Shrek: Larger than life

Leah C. Salterio (The Philippine Star) - January 3, 2015 - 12:00am

MANILA, Philippines - Dragons are not scary creatures, the swamp is a dream-like “castle” and the knight in shining armor is not a handsome prince, but a lovable, charming, kind-hearted and romantic ogre who lives happily ever after with his princess. 

That, in a gist, is the story of Shrek the Musical, which recently returned onstage for a limited run at the Meralco Theater. Largely based on William Steig’s 1990 book and the 2001 Oscar-winning animated film, the musical extensively presented the life of Shrek, from his childhood to the time he eventually marries Princess Fiona.

With book and lyrics by David Lindsay Abaire and music by Jeanine Tesori, Shrek the Musical brings back the behemoth green ogre, this time larger than life. He is not just seen on the big screen or as a mere theme park attraction (where he poses for souvenir shots at Universal Studios). Onstage, Shrek sings and dances live for nearly three hours, much to the amusement of his audience.

Rycharde Everley steps into the “big” shoes of Shrek, the title role in the musical. He befriends a wisecracking Donkey, brilliantly played by singer Nyoy Volante. The two make up an unlikely tandem, yet they get along pretty well as they set out to rescue Princess Fiona from the dragon-guarded tower.

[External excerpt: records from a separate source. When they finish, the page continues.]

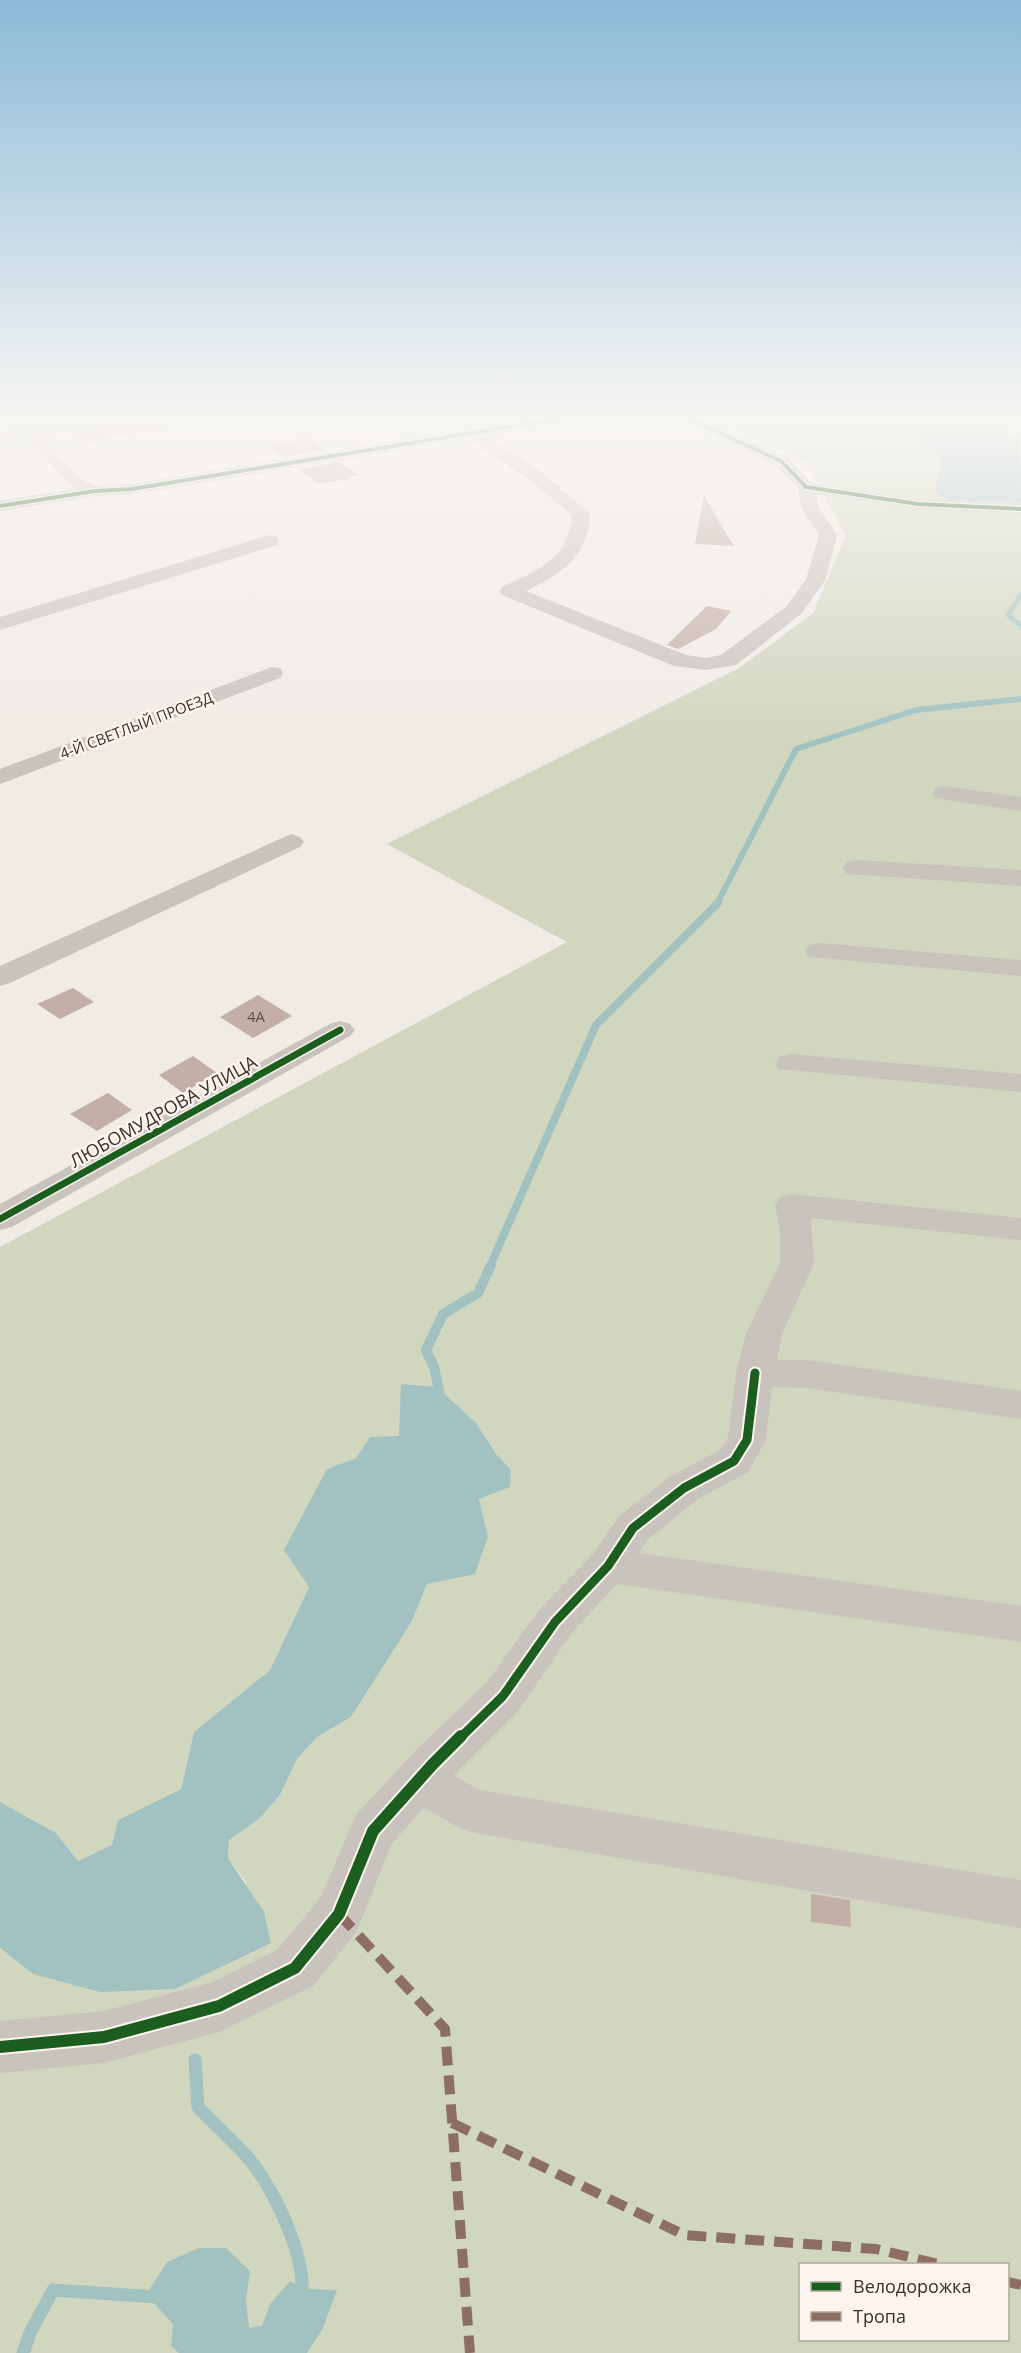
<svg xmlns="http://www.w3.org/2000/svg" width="1021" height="2353" viewBox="0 0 1021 2353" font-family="'Open Sans',sans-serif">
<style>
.green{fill:#d1d6bf;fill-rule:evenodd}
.water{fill:#a1c2c1}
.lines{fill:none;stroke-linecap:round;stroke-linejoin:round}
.stream-far4{stroke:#a1c2c1;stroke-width:4.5}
.stream-far3{stroke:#a1c2c1;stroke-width:6}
.stream-far2{stroke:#a1c2c1;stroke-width:8}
.stream-far1{stroke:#a1c2c1;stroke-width:10}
.stream{stroke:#a1c2c1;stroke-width:13}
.building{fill:#c3afa7}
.minor{fill:#c9c3be;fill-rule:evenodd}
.quiet{stroke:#8d6e63;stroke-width:10;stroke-dasharray:19 10;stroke-linecap:butt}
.cycleway-far3-casing{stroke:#fbf5ee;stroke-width:6}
.cycleway-far2-casing{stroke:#fbf5ee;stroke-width:10}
.cycleway-far1-casing{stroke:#fbf5ee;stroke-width:13}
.cycleway-casing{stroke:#fbf5ee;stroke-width:16}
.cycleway-far3{stroke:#1b5e20;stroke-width:4}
.cycleway-far2{stroke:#1b5e20;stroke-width:7}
.cycleway-far1{stroke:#1b5e20;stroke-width:9}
.cycleway{stroke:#1b5e20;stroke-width:12}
.labels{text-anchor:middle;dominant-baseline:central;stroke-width:5;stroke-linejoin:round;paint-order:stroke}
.far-street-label{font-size:15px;fill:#3b302b;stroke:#fbf5ee}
.number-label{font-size:15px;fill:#5d504a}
.street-label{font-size:18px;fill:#3b302b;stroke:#fbf5ee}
</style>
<rect width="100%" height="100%" fill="#f0ebe5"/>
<!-- green -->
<path class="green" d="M706 414H865L893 436 916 439 942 457 934 491 948 500 1021 503V2353H0V1948L33 1974 247 1884 228 1858 229 1840 259 1819 280 1795 297 1759 317 1737 351 1717 412 1621 427 1584 488 1536 479 1499 509 1487 511 1471 496 1454 399 1436 370 1438 356 1458 327 1469 309 1587 270 1670 194 1732 181 1789 118 1820 112 1845 78 1861 56 1833 0 1802V1247L567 942 387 844 739 668 813 613 846 536 806 462ZM800 2264H1008V2340H800Z"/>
<!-- water -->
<g class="water">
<path d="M865 414C901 414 1001 405 1020 443 1021 450 1021 492 1021 503L948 500 934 491 942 457C934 452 926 445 918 440 900 431 871 438 865 414Z"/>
<polygon points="401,1384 437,1387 476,1423 496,1454 511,1470 510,1487 479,1499 488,1536 475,1574 427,1584 412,1621 351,1717 317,1737 297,1759 280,1795 259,1819 229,1840 228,1858 264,1912 271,1943 175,1989 100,1992 33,1974 0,1948 0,1802 56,1833 78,1861 112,1845 118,1820 181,1789 194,1732 270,1670 309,1587 284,1550 327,1469 356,1458 370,1437 399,1436"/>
<polygon points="199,2248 226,2248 250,2271 246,2301 249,2328 262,2326 270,2304 290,2281 305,2289 337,2290 323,2328 307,2353 179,2353 171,2346 173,2324 146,2295 167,2262"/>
</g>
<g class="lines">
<!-- stream-far4 -->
<polyline class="stream-far4" points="1021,594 1008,615 1021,626"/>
<!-- stream-far3 -->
<polyline class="stream-far3" points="717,904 796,749 916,710 1021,699"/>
<!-- stream-far2 -->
<polyline class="stream-far2" points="490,1266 596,1025 718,903"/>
<!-- stream-far1 -->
<polyline class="stream-far1" points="440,1396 434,1367 426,1350 443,1314 478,1293 491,1265"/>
<!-- stream -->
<g class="stream">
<path d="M195 2060 198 2107C215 2125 234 2141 250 2160 274 2190 308 2259 301 2297"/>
<polyline points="23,2353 30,2333 53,2290 157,2297"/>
</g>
</g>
<!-- building -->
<g class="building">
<polygon points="165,414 177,414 178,424 86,443 76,432 155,421"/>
<polygon points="309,438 324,450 283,457 268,445"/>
<polygon points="340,462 358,475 348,477 350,479 318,484 298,469"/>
<polygon points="704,495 720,523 734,546 695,544"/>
<polygon points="707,606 731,611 716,629 678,649 667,645"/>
<polygon points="73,988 94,1002 60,1019 37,1004"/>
<polygon points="258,995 292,1016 253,1038 220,1017"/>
<polygon points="193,1056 217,1073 183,1093 159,1075"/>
<polygon points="108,1093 132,1110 97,1131 70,1114"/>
<polygon points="811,1894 850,1900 851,1927 811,1922"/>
</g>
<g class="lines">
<!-- minor -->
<g class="minor">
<path d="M20 414 26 416 35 426 121 414H163L155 419 42 435C55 450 78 484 98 486 109 487 121 484 132 484L557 414H595L587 419 485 436 543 473 590 514C588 557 561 574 526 591L686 655 706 658 721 655 787 606 806 579 819 535 801 508 798 488 775 465 672 417 670 414H691L787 457 811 483 918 499 1021 504V514L918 509 816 494 819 508 837 535 826 579 801 614 736 665 706 670 674 666 502 595 499 591 502 587C537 571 569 559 572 515L531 481 467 439 132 494 95 496 0 511V501L74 489 27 437 0 441V431L20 428 12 419Z"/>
<polygon points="270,535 277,537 279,541 277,545 0,630 0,617"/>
<polygon points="272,667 280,668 283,673 280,678 0,784 0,769"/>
<polygon points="944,786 1021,797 1021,811 935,798 932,793 935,788"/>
<polygon points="291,834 300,837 304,842 300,847 10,983 0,986 0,966"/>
<polygon points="856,860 1021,870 1021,886 847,874 843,868 847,862"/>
<polygon points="819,943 1021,960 1021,976 809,957 805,951 809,945"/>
<polygon points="340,1021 350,1024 355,1030 350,1036 12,1227 0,1230 0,1204 330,1024"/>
<polygon points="790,1054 1021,1074 1021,1092 779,1069 775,1063 779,1057"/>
<polygon points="792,1194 1021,1218 1021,1240 811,1218 814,1263 782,1334 777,1360 807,1360 1021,1391 1021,1419 807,1388 772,1387 766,1440 748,1472 698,1499 647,1540 639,1553 1021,1606 1021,1642 617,1584 570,1635 519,1710 454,1775 479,1790 1021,1880 1021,1928 471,1832 454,1825 424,1807 391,1845 357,1931 313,1986 219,2032 104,2063 0,2073 0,2021 104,2011 213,1982 277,1950 321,1897 356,1815 417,1749 487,1682 540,1609 593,1554 619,1516 670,1477 720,1450 728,1438 736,1373 746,1334 780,1263 780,1231 775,1205 780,1197"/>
</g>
<!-- quiet -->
<g class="quiet">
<polyline points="339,1914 445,2029 470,2353"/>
<polyline points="452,2123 684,2235 876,2249 938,2264"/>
<polyline points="1008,2282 1021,2285"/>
</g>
<!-- cycleway-far3 casing -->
<g class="cycleway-far3-casing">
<g id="cycleway-far3">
<polyline points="678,414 781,461 806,487 918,504 1021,509"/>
<polyline points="0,506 95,491 132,489 587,414"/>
</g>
</g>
<!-- cycleway-far2 casing -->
<g class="cycleway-far2-casing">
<polyline id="cycleway-far2" points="0,1219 340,1030"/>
</g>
<!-- cycleway-far1 casing -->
<g class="cycleway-far1-casing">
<polyline id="cycleway-far1" points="460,1738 503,1696 555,1622 608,1566 633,1528 684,1488 734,1461 747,1440 755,1373"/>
</g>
<!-- cycleway casing -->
<g class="cycleway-casing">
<polyline id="cycleway" points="0,2047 104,2037 219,2006 295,1968 339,1914 373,1831 433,1764 461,1736"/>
</g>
<!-- cycleway-far3 -->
<use href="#cycleway-far3" class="cycleway-far3"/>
<!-- cycleway-far2 -->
<use href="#cycleway-far2" class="cycleway-far2"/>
<!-- cycleway-far1 -->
<use href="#cycleway-far1" class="cycleway-far1"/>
<!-- cycleway -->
<use href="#cycleway" class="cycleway"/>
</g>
<!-- sky -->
<linearGradient id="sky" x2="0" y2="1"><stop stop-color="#8bbad8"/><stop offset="0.56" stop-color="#f8f6f3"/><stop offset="1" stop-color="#f8f6f3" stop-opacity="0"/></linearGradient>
<rect width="1021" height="744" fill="url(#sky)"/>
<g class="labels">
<!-- far-street labels -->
<g class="far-street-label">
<text transform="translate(136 725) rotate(-21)">4-Й СВЕТЛЫЙ ПРОЕЗД</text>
</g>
<!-- number labels -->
<g class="number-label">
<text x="256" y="1016">4А</text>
</g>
<!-- street labels -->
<g class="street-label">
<text transform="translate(163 1111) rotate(-29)">ЛЮБОМУДРОВА УЛИЦА</text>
</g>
</g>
<!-- legend -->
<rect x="799" y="2263" width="210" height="78" fill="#fbf5ee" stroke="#aea6a0" stroke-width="1.5"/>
<rect x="811" y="2282" width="30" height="9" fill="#1b5e20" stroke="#aea6a0" stroke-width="1.5"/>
<text x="853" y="2293" font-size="18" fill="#3b302b">Велодорожка</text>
<rect x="811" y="2312" width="30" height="9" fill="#8d6e63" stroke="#aea6a0" stroke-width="1.5"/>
<text x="853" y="2323" font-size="18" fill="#3b302b">Тропа</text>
</svg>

While Shrek is the lead character, the irrepressible Donkey is a real scene-stealer without meaning to. Surprisingly, Nyoy’s comic timing was faultless. He undoubtedly made a name for himself as a singer, but he was hilarious as he also brought out the laughs onstage. Apparently, his character was clearly patterned after Eddie Murphy, who played Donkey in four Shrek movies.

Nyoy really makes time to dabble in theater as he has been in the cast of other noted musicals. To date, he has been seen in Hairspray, Dreamgirls, Rent, Legally Blonde and The Addams Family, among others.

Nyoy as Donkey in Shrek reminded me of Dory in Finding Nemo. Although not the main character, Dory brings the laughs with her short-term memory loss. She is best remembered as the friend who helps the over-protective father Marlin find his son Nemo.

Shrek’s love interest was played by Sheila Valderrama-Martinez, she with her sweet, mellifluous yet powerful voice. Another female character was the Dragon (Carla Guevara Laforteza), who ruled the stage every time she comes out. The two lady performers dominated every scene they were in.

The ensemble of fairytale characters — Pinocchio, Gingerbread Man, Three Blind Mice, Baby Bear from Three Little Bears, Peter Pan, Three Little Pigs — was a real treat both to the young and not-so-young crowd.

Lord Farquaad (Jett Pangan was not present when we watched the musical) had a physically-demanding role. He obviously had to be dwarfed on his knees the whole time, as he sang, danced and delivered his lines.

The production notably made references to a number of musicals, films and other literary characters. When Shrek and Donkey performed Travel Song, lines from Circle of Life in The Lion King were used. Lord Farquaad also made a memorable reference to Defying Gravity from the Broadway musical Wicked, when he rendered the final lines in What’s Up, Duloc?

The popular song I’m A Believer was not in the original stage production that premiered in Seattle in 2008. The song was in the 2001 film and was added as an encore to the musical in 2009, when Shrek debuted on Broadway. To date, I’m A Believer has been used as a promotional song everywhere Shrek the Musical was staged, including West End and Manila.